# DESCRIPTION OF THE TASK
Copy these rows again, swapping "Accueil du forum" for "Page d'accueil" every time it appears and leaving everything else the same.

# MATERIAL FOR THIS EXERCISE
== Segment start ==
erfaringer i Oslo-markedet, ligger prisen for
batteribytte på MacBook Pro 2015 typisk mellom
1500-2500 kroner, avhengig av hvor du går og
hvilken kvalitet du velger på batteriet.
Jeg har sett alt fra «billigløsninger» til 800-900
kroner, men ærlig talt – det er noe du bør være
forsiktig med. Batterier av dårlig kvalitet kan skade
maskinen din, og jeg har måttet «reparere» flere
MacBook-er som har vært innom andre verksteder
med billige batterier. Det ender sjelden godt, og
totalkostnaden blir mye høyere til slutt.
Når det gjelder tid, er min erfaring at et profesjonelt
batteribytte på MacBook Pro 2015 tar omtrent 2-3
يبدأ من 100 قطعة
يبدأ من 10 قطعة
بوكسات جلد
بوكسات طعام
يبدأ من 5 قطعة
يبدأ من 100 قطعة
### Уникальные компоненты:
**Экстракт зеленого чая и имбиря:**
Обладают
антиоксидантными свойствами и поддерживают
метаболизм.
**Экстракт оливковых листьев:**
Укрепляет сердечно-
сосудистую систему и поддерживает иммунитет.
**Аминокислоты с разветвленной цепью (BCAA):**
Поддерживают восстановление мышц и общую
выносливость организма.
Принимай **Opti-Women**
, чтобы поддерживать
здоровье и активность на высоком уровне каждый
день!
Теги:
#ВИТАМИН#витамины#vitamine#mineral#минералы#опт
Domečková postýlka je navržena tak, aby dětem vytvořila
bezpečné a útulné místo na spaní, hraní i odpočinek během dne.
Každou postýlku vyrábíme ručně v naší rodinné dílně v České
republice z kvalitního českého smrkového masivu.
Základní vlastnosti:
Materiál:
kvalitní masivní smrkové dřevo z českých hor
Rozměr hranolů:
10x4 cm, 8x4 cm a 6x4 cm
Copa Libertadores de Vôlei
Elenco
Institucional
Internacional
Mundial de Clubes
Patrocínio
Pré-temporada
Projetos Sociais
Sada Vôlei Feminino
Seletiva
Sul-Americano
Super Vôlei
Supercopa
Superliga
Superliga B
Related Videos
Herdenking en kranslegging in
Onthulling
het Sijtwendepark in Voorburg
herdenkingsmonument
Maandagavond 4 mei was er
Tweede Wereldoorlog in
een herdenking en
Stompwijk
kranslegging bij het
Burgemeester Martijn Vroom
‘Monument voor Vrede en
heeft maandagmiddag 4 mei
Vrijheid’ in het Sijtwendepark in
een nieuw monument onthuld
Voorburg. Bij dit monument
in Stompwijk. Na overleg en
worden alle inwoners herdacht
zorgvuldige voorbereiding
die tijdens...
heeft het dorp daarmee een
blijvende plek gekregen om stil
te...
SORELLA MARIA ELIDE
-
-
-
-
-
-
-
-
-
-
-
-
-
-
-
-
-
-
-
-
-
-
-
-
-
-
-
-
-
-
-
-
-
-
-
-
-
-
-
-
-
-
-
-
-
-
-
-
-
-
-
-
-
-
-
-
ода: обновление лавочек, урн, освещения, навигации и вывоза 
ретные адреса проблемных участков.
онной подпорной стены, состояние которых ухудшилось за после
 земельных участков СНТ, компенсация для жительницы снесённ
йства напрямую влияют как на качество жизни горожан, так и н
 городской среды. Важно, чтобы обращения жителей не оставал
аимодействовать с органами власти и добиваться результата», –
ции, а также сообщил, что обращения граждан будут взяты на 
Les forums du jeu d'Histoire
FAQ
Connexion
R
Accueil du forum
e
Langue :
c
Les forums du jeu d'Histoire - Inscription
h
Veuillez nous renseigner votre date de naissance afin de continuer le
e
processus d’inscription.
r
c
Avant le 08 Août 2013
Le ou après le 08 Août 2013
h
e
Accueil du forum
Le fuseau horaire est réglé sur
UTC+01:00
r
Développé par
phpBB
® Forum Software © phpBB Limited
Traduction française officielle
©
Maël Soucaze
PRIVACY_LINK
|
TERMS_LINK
== Segment end ==
# SOLUTION TO THIS PROBLEM
erfaringer i Oslo-markedet, ligger prisen for
batteribytte på MacBook Pro 2015 typisk mellom
1500-2500 kroner, avhengig av hvor du går og
hvilken kvalitet du velger på batteriet.
Jeg har sett alt fra «billigløsninger» til 800-900
kroner, men ærlig talt – det er noe du bør være
forsiktig med. Batterier av dårlig kvalitet kan skade
maskinen din, og jeg har måttet «reparere» flere
MacBook-er som har vært innom andre verksteder
med billige batterier. Det ender sjelden godt, og
totalkostnaden blir mye høyere til slutt.
Når det gjelder tid, er min erfaring at et profesjonelt
batteribytte på MacBook Pro 2015 tar omtrent 2-3
يبدأ من 100 قطعة
يبدأ من 10 قطعة
بوكسات جلد
بوكسات طعام
يبدأ من 5 قطعة
يبدأ من 100 قطعة
### Уникальные компоненты:
**Экстракт зеленого чая и имбиря:**
Обладают
антиоксидантными свойствами и поддерживают
метаболизм.
**Экстракт оливковых листьев:**
Укрепляет сердечно-
сосудистую систему и поддерживает иммунитет.
**Аминокислоты с разветвленной цепью (BCAA):**
Поддерживают восстановление мышц и общую
выносливость организма.
Принимай **Opti-Women**
, чтобы поддерживать
здоровье и активность на высоком уровне каждый
день!
Теги:
#ВИТАМИН#витамины#vitamine#mineral#минералы#опт
Domečková postýlka je navržena tak, aby dětem vytvořila
bezpečné a útulné místo na spaní, hraní i odpočinek během dne.
Každou postýlku vyrábíme ručně v naší rodinné dílně v České
republice z kvalitního českého smrkového masivu.
Základní vlastnosti:
Materiál:
kvalitní masivní smrkové dřevo z českých hor
Rozměr hranolů:
10x4 cm, 8x4 cm a 6x4 cm
Copa Libertadores de Vôlei
Elenco
Institucional
Internacional
Mundial de Clubes
Patrocínio
Pré-temporada
Projetos Sociais
Sada Vôlei Feminino
Seletiva
Sul-Americano
Super Vôlei
Supercopa
Superliga
Superliga B
Related Videos
Herdenking en kranslegging in
Onthulling
het Sijtwendepark in Voorburg
herdenkingsmonument
Maandagavond 4 mei was er
Tweede Wereldoorlog in
een herdenking en
Stompwijk
kranslegging bij het
Burgemeester Martijn Vroom
‘Monument voor Vrede en
heeft maandagmiddag 4 mei
Vrijheid’ in het Sijtwendepark in
een nieuw monument onthuld
Voorburg. Bij dit monument
in Stompwijk. Na overleg en
worden alle inwoners herdacht
zorgvuldige voorbereiding
die tijdens...
heeft het dorp daarmee een
blijvende plek gekregen om stil
te...
SORELLA MARIA ELIDE
-
-
-
-
-
-
-
-
-
-
-
-
-
-
-
-
-
-
-
-
-
-
-
-
-
-
-
-
-
-
-
-
-
-
-
-
-
-
-
-
-
-
-
-
-
-
-
-
-
-
-
-
-
-
-
-
ода: обновление лавочек, урн, освещения, навигации и вывоза 
ретные адреса проблемных участков.
онной подпорной стены, состояние которых ухудшилось за после
 земельных участков СНТ, компенсация для жительницы снесённ
йства напрямую влияют как на качество жизни горожан, так и н
 городской среды. Важно, чтобы обращения жителей не оставал
аимодействовать с органами власти и добиваться результата», –
ции, а также сообщил, что обращения граждан будут взяты на 
Les forums du jeu d'Histoire
FAQ
Connexion
R
Page d'accueil
e
Langue :
c
Les forums du jeu d'Histoire - Inscription
h
Veuillez nous renseigner votre date de naissance afin de continuer le
e
processus d’inscription.
r
c
Avant le 08 Août 2013
Le ou après le 08 Août 2013
h
e
Page d'accueil
Le fuseau horaire est réglé sur
UTC+01:00
r
Développé par
phpBB
® Forum Software © phpBB Limited
Traduction française officielle
©
Maël Soucaze
PRIVACY_LINK
|
TERMS_LINK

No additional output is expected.